While the rest of Europeans appear to be more or less reared from birth with a firm but cautious appreciation of alcohol, health officials in the UK will always make arguments that the drinking age in Britain should be raised from 18 to 21. This change has made visible effects in the amount of alcohol being consumed by minors in the United States: why? To be frank, 21 year-olds typically look more like adults, whereas 16 year-olds can effortlessly pass for 18. Yet as the issue of off-license shops selling to minors will never be manageably regulated, a legislative solution toward the amount of binge drinking being committed by minors remains a bit of a dead-end.
Indeed, the best solutions toward tackling British alcoholism may be more social than regulatory. First and foremost, the pub’s rightful place as a drinker’s primary source of alcohol should be reinstated. The amount of alcohol sold in bulk by supermarkets has drastically overtaken the amount of drinks being consumed in licensed establishments, which most likely accounts for a simultaneous increase in anti-social behaviour in Britain.

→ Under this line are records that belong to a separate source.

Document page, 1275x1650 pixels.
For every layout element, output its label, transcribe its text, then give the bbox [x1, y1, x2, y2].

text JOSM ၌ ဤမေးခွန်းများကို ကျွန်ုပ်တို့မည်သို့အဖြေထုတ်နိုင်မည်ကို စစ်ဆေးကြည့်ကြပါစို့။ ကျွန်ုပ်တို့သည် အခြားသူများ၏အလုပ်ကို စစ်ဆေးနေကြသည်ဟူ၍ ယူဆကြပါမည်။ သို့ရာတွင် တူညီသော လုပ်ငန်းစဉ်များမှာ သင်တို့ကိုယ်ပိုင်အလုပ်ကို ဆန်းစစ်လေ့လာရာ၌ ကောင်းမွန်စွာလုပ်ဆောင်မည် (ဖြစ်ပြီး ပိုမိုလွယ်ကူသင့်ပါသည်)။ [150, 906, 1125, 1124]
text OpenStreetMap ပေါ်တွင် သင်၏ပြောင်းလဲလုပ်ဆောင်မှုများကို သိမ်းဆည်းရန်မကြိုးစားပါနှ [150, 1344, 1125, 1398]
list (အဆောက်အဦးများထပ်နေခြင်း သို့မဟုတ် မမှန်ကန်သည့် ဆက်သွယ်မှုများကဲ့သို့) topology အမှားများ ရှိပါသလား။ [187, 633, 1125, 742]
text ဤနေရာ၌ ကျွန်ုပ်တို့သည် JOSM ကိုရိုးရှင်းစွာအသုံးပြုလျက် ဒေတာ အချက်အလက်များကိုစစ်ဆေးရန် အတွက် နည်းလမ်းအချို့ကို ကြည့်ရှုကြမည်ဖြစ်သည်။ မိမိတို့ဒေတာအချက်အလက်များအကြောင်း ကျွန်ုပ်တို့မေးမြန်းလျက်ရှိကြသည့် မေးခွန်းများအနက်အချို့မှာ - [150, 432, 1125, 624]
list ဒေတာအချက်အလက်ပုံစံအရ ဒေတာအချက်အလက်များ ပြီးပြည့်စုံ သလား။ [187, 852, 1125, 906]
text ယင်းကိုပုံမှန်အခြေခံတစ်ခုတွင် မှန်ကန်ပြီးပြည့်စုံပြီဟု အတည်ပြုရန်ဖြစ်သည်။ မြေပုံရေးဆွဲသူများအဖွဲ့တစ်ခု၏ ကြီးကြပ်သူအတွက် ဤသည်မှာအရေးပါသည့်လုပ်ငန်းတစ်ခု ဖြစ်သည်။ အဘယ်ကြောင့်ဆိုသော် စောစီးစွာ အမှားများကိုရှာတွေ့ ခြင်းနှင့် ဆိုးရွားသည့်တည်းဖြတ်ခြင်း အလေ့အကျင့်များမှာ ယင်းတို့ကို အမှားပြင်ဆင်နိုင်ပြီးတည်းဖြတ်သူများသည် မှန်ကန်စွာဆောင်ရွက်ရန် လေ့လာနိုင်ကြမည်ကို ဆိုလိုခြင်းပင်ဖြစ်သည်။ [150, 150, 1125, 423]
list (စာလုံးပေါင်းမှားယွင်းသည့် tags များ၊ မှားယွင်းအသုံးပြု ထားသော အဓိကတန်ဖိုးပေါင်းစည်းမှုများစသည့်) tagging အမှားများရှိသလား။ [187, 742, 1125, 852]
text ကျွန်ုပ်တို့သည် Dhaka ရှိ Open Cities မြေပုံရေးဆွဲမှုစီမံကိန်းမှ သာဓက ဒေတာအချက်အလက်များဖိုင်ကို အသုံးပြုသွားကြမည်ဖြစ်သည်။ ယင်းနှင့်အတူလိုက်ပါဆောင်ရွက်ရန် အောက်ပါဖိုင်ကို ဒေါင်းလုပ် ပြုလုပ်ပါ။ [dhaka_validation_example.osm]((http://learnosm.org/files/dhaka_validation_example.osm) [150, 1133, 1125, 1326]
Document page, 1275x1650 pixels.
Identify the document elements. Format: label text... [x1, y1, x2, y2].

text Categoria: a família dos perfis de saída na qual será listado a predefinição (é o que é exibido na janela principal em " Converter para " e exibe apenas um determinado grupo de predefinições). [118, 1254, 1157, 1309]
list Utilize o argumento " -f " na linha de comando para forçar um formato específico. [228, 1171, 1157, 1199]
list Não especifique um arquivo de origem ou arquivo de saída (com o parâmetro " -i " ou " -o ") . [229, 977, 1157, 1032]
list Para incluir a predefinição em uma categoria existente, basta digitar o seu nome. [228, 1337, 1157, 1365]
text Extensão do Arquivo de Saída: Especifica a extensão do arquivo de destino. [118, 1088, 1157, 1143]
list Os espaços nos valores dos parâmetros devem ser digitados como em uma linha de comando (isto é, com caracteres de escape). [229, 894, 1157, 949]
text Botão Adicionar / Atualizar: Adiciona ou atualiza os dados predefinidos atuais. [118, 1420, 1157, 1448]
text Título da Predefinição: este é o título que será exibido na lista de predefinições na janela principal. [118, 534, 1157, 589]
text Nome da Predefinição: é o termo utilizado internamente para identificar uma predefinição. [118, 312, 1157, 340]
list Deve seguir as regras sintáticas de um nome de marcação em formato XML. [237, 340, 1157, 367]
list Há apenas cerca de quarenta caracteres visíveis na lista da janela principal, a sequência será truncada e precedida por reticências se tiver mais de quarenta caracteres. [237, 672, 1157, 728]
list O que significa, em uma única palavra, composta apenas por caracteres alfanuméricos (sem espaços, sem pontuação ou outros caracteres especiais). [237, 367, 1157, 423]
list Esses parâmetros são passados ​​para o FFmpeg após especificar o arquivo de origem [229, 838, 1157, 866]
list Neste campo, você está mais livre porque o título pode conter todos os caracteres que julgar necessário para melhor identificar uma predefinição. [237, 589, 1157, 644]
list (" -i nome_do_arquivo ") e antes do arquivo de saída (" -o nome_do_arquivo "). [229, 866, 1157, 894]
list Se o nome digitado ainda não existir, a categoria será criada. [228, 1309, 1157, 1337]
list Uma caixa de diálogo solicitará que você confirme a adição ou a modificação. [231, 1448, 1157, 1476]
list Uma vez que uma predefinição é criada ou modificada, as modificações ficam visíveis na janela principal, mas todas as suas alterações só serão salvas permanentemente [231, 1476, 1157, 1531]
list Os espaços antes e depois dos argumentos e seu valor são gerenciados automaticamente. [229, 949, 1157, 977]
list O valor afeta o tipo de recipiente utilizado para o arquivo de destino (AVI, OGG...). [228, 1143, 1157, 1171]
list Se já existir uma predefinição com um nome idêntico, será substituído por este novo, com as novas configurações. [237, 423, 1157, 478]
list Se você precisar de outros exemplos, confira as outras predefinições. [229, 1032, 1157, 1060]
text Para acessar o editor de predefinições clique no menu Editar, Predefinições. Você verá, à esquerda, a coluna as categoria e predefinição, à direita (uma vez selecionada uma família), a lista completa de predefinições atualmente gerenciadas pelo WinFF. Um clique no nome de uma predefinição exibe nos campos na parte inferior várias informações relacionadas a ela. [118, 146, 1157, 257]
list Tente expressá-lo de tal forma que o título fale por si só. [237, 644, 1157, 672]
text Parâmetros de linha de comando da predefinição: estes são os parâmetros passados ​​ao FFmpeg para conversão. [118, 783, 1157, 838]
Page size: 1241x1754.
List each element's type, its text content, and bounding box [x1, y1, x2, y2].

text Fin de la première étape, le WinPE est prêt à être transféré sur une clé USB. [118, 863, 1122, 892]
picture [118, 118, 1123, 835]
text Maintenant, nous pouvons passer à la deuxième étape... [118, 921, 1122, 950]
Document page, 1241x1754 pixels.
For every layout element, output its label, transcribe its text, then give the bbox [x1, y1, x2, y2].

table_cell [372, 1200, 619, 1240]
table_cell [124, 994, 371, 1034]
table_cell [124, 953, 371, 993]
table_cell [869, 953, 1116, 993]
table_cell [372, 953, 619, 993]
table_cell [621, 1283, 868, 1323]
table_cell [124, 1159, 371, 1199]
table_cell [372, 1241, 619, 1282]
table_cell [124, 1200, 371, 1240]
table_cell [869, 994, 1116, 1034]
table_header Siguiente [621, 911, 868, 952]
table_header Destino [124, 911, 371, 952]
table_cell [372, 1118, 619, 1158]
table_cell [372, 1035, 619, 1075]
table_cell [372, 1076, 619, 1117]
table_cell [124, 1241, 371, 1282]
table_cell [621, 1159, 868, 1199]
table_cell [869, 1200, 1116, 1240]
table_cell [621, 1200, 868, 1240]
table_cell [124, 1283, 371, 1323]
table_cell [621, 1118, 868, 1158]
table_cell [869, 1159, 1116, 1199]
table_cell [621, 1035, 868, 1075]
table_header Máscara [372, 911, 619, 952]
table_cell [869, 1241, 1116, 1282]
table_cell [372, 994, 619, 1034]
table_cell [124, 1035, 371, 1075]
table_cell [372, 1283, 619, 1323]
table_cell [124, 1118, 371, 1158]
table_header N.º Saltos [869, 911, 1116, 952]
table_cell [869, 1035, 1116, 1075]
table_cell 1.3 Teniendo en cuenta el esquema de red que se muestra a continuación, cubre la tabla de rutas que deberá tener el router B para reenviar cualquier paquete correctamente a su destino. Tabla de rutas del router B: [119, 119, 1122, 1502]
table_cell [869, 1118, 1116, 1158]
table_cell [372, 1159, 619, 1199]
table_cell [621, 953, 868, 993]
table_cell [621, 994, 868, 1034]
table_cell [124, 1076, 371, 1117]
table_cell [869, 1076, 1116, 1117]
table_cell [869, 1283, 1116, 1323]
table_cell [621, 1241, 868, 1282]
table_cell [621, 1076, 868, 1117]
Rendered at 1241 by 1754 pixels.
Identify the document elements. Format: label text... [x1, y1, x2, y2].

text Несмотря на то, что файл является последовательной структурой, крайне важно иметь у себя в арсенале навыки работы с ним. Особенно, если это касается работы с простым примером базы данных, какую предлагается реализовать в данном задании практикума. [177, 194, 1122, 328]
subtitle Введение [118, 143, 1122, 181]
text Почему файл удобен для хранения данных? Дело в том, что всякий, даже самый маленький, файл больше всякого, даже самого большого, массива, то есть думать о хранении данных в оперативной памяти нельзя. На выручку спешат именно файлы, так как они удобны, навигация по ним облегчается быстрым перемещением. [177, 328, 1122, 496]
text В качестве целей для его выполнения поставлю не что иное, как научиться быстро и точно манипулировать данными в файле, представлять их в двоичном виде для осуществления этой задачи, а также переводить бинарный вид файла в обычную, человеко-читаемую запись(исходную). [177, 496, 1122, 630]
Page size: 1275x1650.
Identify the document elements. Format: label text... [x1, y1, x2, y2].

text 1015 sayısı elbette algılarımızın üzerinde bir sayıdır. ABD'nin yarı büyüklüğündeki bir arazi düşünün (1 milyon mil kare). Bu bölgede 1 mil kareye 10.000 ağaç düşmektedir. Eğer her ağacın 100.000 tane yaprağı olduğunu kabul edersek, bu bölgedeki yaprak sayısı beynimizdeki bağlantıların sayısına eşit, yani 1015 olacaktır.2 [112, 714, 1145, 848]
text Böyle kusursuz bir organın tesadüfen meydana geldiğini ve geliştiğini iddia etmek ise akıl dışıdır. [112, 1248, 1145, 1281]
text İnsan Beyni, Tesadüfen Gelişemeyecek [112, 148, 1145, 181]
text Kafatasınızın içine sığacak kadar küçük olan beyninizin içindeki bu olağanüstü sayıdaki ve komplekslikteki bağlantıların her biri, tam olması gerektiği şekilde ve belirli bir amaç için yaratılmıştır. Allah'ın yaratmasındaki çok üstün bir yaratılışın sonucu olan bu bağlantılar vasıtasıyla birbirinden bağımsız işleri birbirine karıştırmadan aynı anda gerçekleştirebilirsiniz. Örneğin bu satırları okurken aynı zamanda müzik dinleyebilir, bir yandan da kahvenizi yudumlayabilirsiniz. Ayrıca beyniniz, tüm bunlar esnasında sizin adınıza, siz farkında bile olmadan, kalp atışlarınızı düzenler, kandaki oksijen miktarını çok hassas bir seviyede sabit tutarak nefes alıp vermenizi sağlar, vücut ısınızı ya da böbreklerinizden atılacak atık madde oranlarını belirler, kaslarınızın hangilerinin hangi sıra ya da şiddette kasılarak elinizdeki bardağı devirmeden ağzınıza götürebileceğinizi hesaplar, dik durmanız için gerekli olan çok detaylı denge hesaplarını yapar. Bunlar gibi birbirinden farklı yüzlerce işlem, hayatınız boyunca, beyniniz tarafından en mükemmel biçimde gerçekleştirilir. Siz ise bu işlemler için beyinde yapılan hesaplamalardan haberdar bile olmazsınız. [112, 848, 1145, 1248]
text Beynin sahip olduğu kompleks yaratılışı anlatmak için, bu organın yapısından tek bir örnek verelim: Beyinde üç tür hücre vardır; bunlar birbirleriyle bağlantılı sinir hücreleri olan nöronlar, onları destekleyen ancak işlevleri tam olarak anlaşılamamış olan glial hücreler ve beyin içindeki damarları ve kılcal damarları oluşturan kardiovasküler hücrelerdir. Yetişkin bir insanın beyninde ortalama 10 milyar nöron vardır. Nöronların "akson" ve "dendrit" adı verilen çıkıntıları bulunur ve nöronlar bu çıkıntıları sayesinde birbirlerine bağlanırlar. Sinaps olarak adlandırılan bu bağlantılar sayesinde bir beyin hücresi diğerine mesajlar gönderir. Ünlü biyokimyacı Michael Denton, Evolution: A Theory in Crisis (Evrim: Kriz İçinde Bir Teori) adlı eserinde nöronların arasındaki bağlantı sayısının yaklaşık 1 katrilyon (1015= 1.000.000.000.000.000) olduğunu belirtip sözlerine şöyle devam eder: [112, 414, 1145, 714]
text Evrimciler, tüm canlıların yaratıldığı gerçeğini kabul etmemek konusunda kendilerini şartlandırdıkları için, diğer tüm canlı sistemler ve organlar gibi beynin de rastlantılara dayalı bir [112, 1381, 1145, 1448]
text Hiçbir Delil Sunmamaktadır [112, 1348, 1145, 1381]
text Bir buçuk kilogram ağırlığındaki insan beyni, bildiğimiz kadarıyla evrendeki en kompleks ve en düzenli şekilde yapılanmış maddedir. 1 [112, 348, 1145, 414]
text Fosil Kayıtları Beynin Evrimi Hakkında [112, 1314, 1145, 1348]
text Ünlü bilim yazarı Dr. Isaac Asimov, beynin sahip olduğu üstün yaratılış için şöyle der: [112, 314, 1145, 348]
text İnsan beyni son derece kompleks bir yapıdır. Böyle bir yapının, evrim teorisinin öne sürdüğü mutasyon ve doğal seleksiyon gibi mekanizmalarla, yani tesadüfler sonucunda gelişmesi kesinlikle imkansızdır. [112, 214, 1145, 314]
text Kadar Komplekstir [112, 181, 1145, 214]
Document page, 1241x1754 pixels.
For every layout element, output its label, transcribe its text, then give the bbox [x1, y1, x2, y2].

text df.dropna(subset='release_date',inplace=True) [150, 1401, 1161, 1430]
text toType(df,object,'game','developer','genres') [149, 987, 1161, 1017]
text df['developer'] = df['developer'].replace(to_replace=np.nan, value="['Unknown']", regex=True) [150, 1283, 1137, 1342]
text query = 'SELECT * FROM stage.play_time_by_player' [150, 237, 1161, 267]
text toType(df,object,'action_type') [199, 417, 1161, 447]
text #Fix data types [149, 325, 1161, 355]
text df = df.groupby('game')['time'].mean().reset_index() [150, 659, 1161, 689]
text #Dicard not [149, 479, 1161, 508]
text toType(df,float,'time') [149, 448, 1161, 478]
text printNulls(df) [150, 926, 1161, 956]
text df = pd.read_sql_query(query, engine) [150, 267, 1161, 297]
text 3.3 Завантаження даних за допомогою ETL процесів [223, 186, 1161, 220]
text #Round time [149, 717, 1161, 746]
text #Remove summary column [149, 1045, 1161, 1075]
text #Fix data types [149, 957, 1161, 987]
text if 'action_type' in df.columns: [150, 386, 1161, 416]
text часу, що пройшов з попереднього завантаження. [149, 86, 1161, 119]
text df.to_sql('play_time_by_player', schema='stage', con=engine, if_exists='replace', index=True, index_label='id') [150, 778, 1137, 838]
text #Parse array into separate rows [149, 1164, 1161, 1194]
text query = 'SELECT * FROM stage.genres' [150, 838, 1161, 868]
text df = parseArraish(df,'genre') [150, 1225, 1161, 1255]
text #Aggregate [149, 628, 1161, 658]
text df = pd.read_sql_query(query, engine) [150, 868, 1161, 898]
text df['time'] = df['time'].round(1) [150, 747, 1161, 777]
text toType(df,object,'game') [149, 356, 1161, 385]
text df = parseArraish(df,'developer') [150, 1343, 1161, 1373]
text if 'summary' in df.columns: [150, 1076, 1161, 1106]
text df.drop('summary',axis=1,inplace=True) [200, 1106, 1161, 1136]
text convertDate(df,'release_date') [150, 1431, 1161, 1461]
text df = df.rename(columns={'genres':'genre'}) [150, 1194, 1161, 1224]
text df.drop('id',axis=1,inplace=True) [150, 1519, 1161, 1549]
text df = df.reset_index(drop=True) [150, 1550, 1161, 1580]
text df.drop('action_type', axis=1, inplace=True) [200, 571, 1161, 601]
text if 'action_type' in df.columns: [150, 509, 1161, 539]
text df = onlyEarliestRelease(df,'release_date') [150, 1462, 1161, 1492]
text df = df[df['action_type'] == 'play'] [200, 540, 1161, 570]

Even in most pubs, a tiny element of social decorum is maintained, not to mention there is a presence of trained and sober staff members, who are able to tell drunks exactly when they’ve had enough.
Likewise, further regulation of the way in which alcohol is marketed could stand to limit the industry’s portrayal of drinkers as ‘cool and care-free.’ That’s not to say that prime-time advertising campaigns should begin to vividly depict the long and painful death of liver disease; however, there have been numerous successful public service announcements regarding alcohol that have not been campaigned actively enough. Mr Cameron’s government would indeed benefit from increasing funding toward the COI rather than slicing their budgetary demands in order to compensate for the UK’s foreign wars.
It’s been quite some time since anyone has casually referred to the Prime Minister’s idea of a “Big Society,” yet it seems this new moral war may be Mr Cameron’s attempt to once more show British citizens ‘just how much he cares.’ More than likely, however, this move could in all actuality be a futile attempt in order to illustrate to Scottish voters just how progressive and caring Westminster really is (ie vote ‘no’ in 2014). Either way, however, it looks as if Mr Cameron has bit off far more than he can chew.
Alcoholism is one of the leading problems in British society; in fact, it’s also one of the most ignored problems in British society. It is commendable that Mr Cameron’s government should actively pursue potential solutions toward Britain’s alcoholic tendencies, albeit perhaps for the wrong reasons, yet establishing a minimum price for alcohol is not the way to go about doing it.
Charging more for liquor won’t stop teens from drinking, nor will it stop drunken workies from patrolling the city centre in search of a fistfight. If David Cameron wants to make a fundamental change in British society, he must first come to terms with the fact that it’s not as simple as forbidding corner shops from advertising ‘buy two, get one free’ alcohol promotions. This is a social problem that runs far deeper than our pocketbooks, and the sooner MPs realise this, the sooner our country will at long last be able to stride forward in the name of progress.